To check that, the compiler either has to see all code that will run in the process, which means whole program compilation and no plugins, or the language needs a way to make classes that cannot be subclassed, preventing code that the compiler didn’t see from subclassing T (https://en.wikipedia.org/wiki/Class_(computer_programming)#N...)

microtonal · on Sept 9, 2018

You can only do that if you can prove that T will never have subclasses that are larger.

Only if generic type parameters are covariant, if type parameters are invariant, this is not a problem. I guess that most languages with subtypes use invariance by default.

Also, many languages that do generics through monomorphization do not support subclassing (Rust, Haskell, etc.).

no plugins,

Well, there is always the option of boxing collection elements. (E.g. by using Box in Rust.)

catnaroek · on Sept 9, 2018

In general, Haskell does not do parametric polymorphism through monomorphization. In particular, higher-rank polymorphism becomes unusable if polymorphism is implemented through monomorphization. On the other hand, if I recall correctly, Rust only supports higher-rank polymorphism for lifetimes, which neither have nor need a runtime representation. This is why monomorphization is a viable implementation strategy for Rust generics.

(Aside: Type checkers essentially see recursive function definitions as applications of a fixed point operator to non-recursive functions. If your function has a rank-1 type but uses polymorphic recursion, the type checker sees it as the application of a rank-2 fixed point operator to a non-recursive function. This is why I see polymorphic recursion as “morally higher-rank polymorphism”, even when the type signatures in your code are ostensibly rank-1 ones. Polymorphic recursion is widely used in Haskell.)

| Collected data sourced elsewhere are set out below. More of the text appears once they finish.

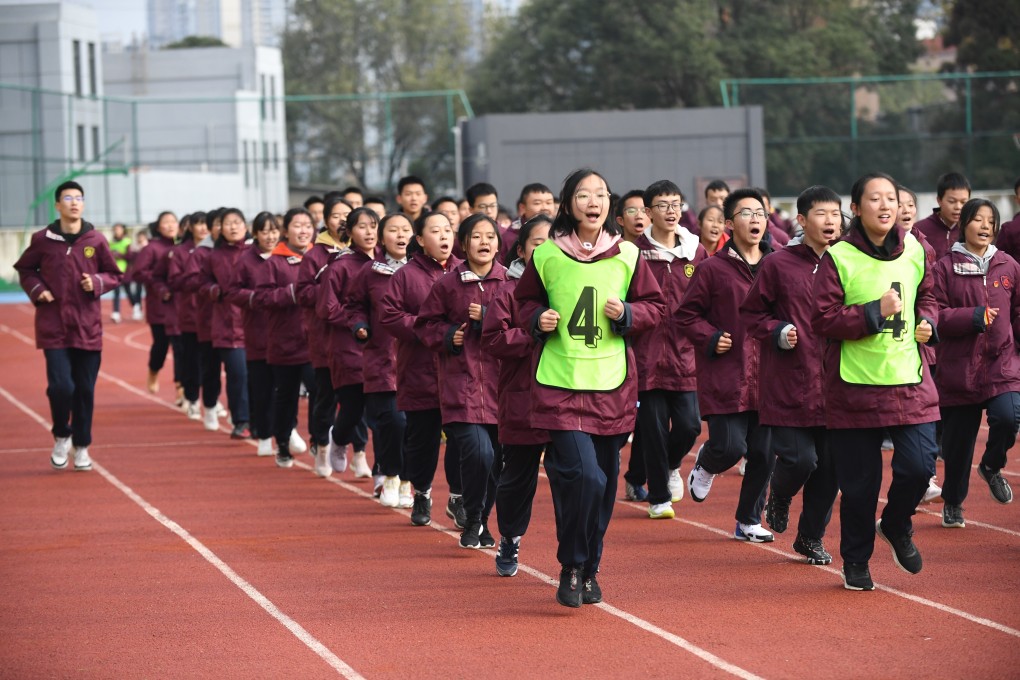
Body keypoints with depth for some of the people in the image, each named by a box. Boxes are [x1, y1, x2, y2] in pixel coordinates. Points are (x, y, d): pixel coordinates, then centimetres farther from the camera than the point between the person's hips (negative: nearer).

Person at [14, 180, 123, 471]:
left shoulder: (95, 240, 0)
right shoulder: (42, 239, -1)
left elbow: (114, 274, 10)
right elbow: (25, 269, 13)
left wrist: (97, 282, -10)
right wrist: (37, 289, -5)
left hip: (87, 327, 1)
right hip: (53, 326, -1)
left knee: (85, 390, 6)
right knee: (61, 386, -12)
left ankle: (81, 447, 21)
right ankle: (61, 437, 15)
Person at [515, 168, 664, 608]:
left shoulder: (627, 256, 2)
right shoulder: (547, 256, -1)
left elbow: (655, 306, 10)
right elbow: (525, 299, 14)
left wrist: (626, 314, -9)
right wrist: (538, 319, -6)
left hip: (612, 386, 3)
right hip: (560, 384, -2)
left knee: (604, 482, 9)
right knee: (583, 476, -16)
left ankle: (589, 570, 27)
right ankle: (571, 568, 2)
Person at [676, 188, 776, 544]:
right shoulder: (712, 269, -3)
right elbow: (685, 315, 2)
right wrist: (711, 339, -11)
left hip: (767, 380, 4)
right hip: (726, 377, -4)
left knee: (764, 453, 4)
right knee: (729, 447, -11)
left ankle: (749, 521, 20)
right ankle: (705, 465, 26)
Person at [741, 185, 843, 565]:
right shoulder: (778, 265, -3)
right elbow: (751, 313, 4)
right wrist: (778, 333, -12)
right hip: (789, 385, -3)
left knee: (830, 465, 4)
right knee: (800, 459, -10)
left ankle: (812, 537, 23)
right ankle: (779, 500, 26)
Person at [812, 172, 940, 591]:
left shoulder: (914, 252, 6)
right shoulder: (838, 258, -8)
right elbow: (822, 321, -10)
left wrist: (927, 322, 1)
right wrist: (875, 312, -18)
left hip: (910, 382, 3)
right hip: (854, 386, -3)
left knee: (919, 466, -7)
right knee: (859, 482, 3)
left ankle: (896, 527, 25)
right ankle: (856, 561, 23)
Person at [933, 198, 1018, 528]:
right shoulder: (945, 268, -1)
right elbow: (935, 316, -6)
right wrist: (975, 317, -16)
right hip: (959, 367, -1)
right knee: (958, 439, 6)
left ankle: (992, 467, 10)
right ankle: (952, 502, 29)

However, IMO, you only need rank-1 polymorphism 95% of the time anyway, so optimizing for the common use case is a good strategy. By far, the main use case for generics is implementing efficient and reasonably reusable data structures and algorithms in a reasonably type-safe way. For this use case, monomorphization and aggressive inlining of small functions are evidently the right things to do. Other uses of generics (say, streaming I/O frameworks) strike me as a lot more questionable.

magicalhippo · on Sept 8, 2018

I was assuming the parent post was referencing the Java implementation as described in the article.

marmaduke · on Sept 8, 2018

Doesn’t that work because C# has a compiler to JIT stuff at runtime?

In principle it could work in te JVM as well right?

magicalhippo · on Sept 8, 2018

Yes, the C# approach relies on JIT. IIRC for Java they decided backwards compatibility in the JVM was more important than doing it the C# way.

int_19h · on Sept 9, 2018

Conversely, once you remove the JIT, a bunch of stuff stops working. Look at the restrictions on generics for .NET Native.

skybrian · on Sept 8, 2018

Pointing to inlining and saying "problem solved" isn't really a solution because inlining can lead to code bloat just like templates can. They amount to generating the same thing at runtime.

For this to be an implementation detail, the compiler needs to be able to choose not to inline sometimes.